How to start on data analisys

#1
Hey, i am new here and i would like get some advices to start on data analisys field.

I study computing engineer and i work as programmer. For my work i have access to big amount of data that i would like analize.

Any tutorial for first steps?

Thank you in advance and sorry for my english
 
#2
You will have to be more specific about what inference you want to make from your data. Based on that you could look at basic descriptive statistics or techniques of regression, time series etc etc..
Also, which language you program on?
 
#3
Thank you chetan.apa for your answer.

I program in several languages, mainly .NET, PHP. But i make some projects in Java, Python and C. I have no problem to learn a new languaje.

About the techniques, I am sure that my data have any patron because for example if in april down the sales sure same month (April) of previous years too down the sales.

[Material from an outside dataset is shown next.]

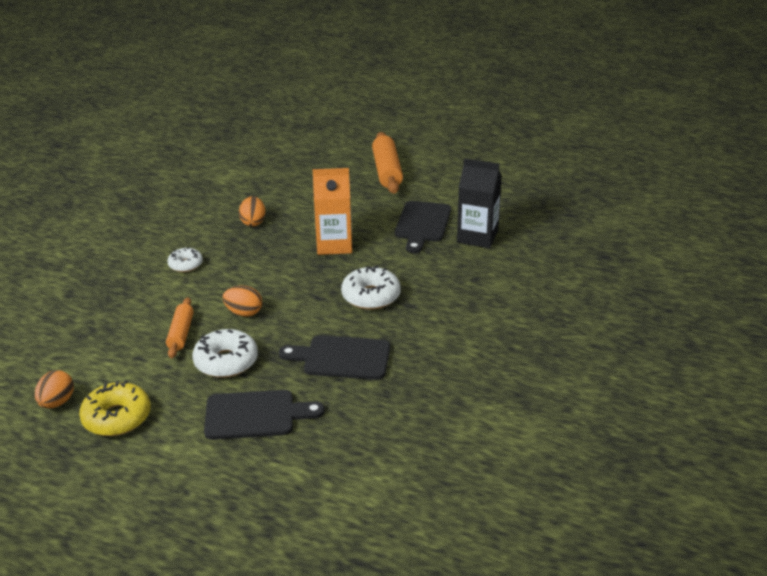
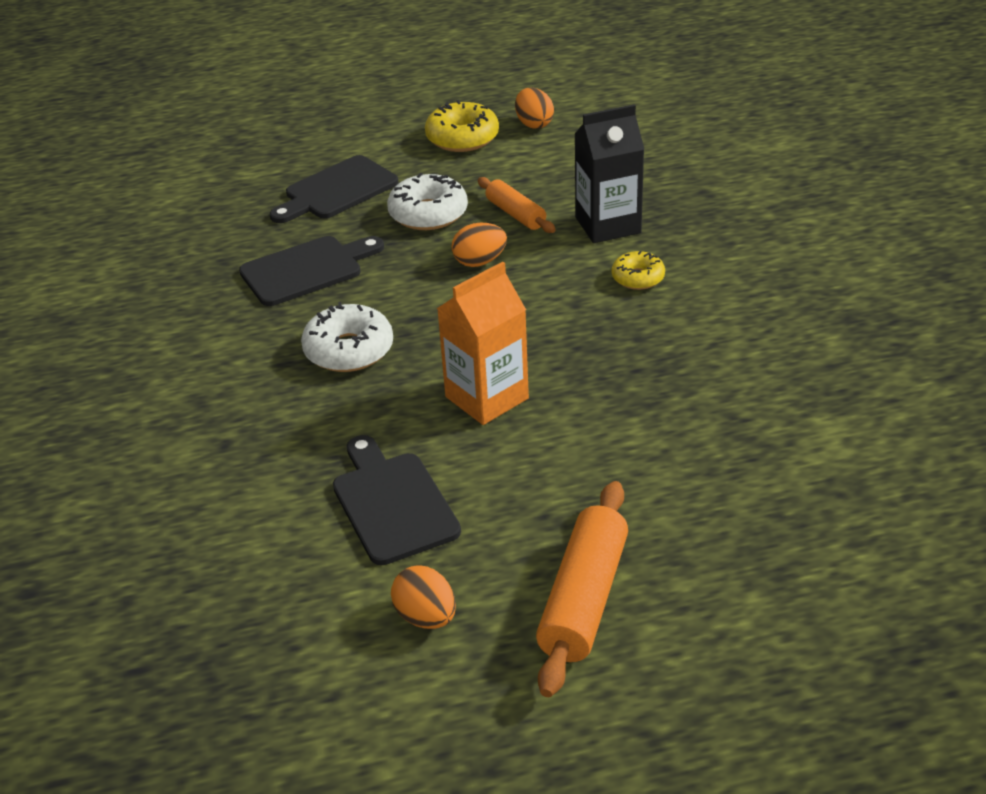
camera: 145 degrees right, 5 degrees up
(185, 265) = (638, 278): white donut -> yellow donut
(253, 222) = (652, 375): orange egg -> orange egg (426, 617)
(387, 171) = (583, 599): orange rolling pin -> orange rolling pin turned 60 degrees clockwise
(477, 237) = (278, 524): black carton -> black carton (608, 225)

I think first i should make a descriptive analisys to understand the data. ¿Correct? later in function of the descriptive analisys result i take a decision for the next method

if the last paragraph is correct, ¿what need to start? i have seen something about R

Thank you
 
#4
I think first i should make a descriptive analisys to understand the data. ¿Correct? later in function of the descriptive analisys result i take a decision for the next method

if the last paragraph is correct, ¿what need to start? i have seen something about R

Thank you
Definitely, you need to perfrom descriptive statistics first. R is a good tool to learn and use for statistical analysis

About the techniques, I am sure that my data have any patron because for example if in april down the sales sure same month (April) of previous years too down the sales.
I think you are talking about seasonality in the data. Can you provide a plot of your data
 
#5
Here is a data plot

Data is about received calls in a call center, not about sales like in my previous example. Data is grouped by year and month in the chart just to get a better view but the original data is sections of 15 minutes.

Thank you for your time
 

noetsi

Fortran must die
#6
I think you need to start with, what do I want to know. That seems pretty basic, but until you have a very specific sense of what the question is you can not form hypothesis or test them. Lots of people rush into software or methods without clearly thinking through what they are trying to achieve.

Reading this thread I was not certain what your question was.
 

Mean Joe

TS Contributor
#7
Any tutorial for first steps?
It looks like you have data about # of calls in a month.

1) Start with mean and standard deviation of your data.

2) Sort your data (high to low), then see if there is a pattern. eg 3 of the top 5 months are April, or 7 of the top 10 months occurred in 2011 (after event ...)

Just get acquainted with your data. You may want to also try

1b) Mean and standard deviation of your data according to some quality, eg mean for month of July, mean for year of 2008.